Purt’s policies that undermine the NHS


A few weeks ago the daughter of a friend of mine, in her twenties, developed severe abdominal pains and found herself at the A&E department of Withybush hospital. The waiting room was packed with holidaymakers and it was clear that the staff were at the end of their tether. She waited five hours.

By the time she was eventually seen the pains had subsided. She was told that she should have been sent to Glangwili in Carmarthen and was given the choice of either making her own way there or going home. She went home.

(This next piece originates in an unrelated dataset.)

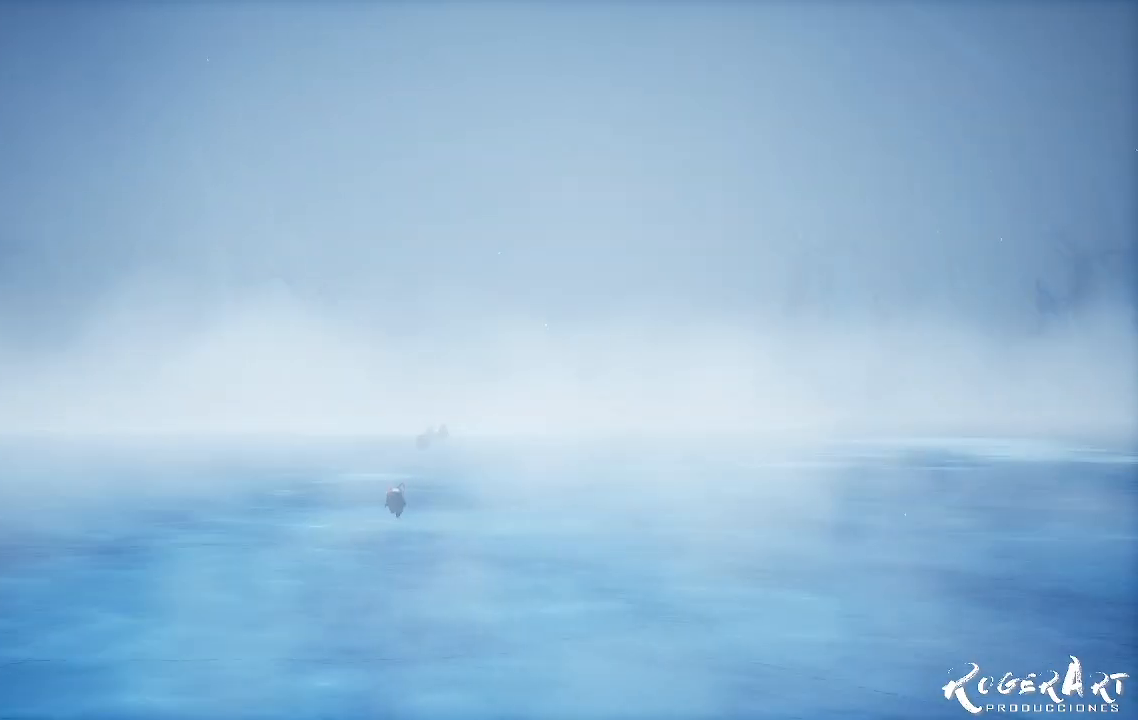
{"buttons": [], "left_stick": "center", "right_stick": "right", "events": [[367, "right_stick", "right"]]}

While she was at Withybush she got talking to an elderly man with a back injury. He also sat in pain for hours without being seen. Eventually his wife went to complain. She was told there were not enough staff on duty to cope with everyone since no special provision had been made for the summertime boost to the local population.

I relate this not to criticise the medical staff at Withybush. They are doing their best in extremely trying circumstances. Rather, the episode illustrates once again how essential it is to retain our hospital services in Pembrokeshire, and especially those that deal with emergency care.

Yet our essential services are steadily being chipped away. Last year we lost the Special Care Baby Unit and mothers are being directed to Carmarthen to have their babies. Paediatric cover is being reduced. Consultants at the hospital are warning that 24-hour A&E is under threat.

All this is happening as a result of decisions made by the Welsh Government in Cardiff, to save money by centralising basic services away from the scattered rural populations of west and north Wales. Welsh Health Minister Mark Drakeford operates at arms length in pursuing this policy, delegating powers to the Health Boards. Nevertheless, he is responsible for the key appointments and overall strategy.

This was made transparent a few weeks ago when he was forced to put the failing north Wales Betsi Cadwaladr Health Board into ‘special measures’ - that is, direct rule. As part of this process the Board’s chief executive Trevor Purt was suspended.

Until last summer when he was sent to north Wales Trevor Purt had been chief executive of the Hywel Dda Health Board for five years. He is responsible for the downgrading of Withybush, appointed in 2009 for precisely this purpose. Before that he was involved in centralising services in northwest England. Between 2003 and 2006 he oversaw the merger of the Rochdale and Heywood Middleton Primary Care Trusts and introduced private sector treatment centres. This prompted the chairwoman of the Trust Debbie Abrahams to resign claiming that Purt’s policies were “destroying the NHS”.

Unsurprisingly, Trevor Purt’s short tenure at Betsi Cadwaladr was dogged by controversy. Plans to shut down a maternity unit were met with massive demonstrations. As the Herald commented when it reported his suspension: “wherever Trevor Purt goes recruitment problems, protests, closures, and controversy are not far behind.” How can we have faith in the Welsh Health Minister’s reassurances about the NHS when he appoints people like Trevor Purt?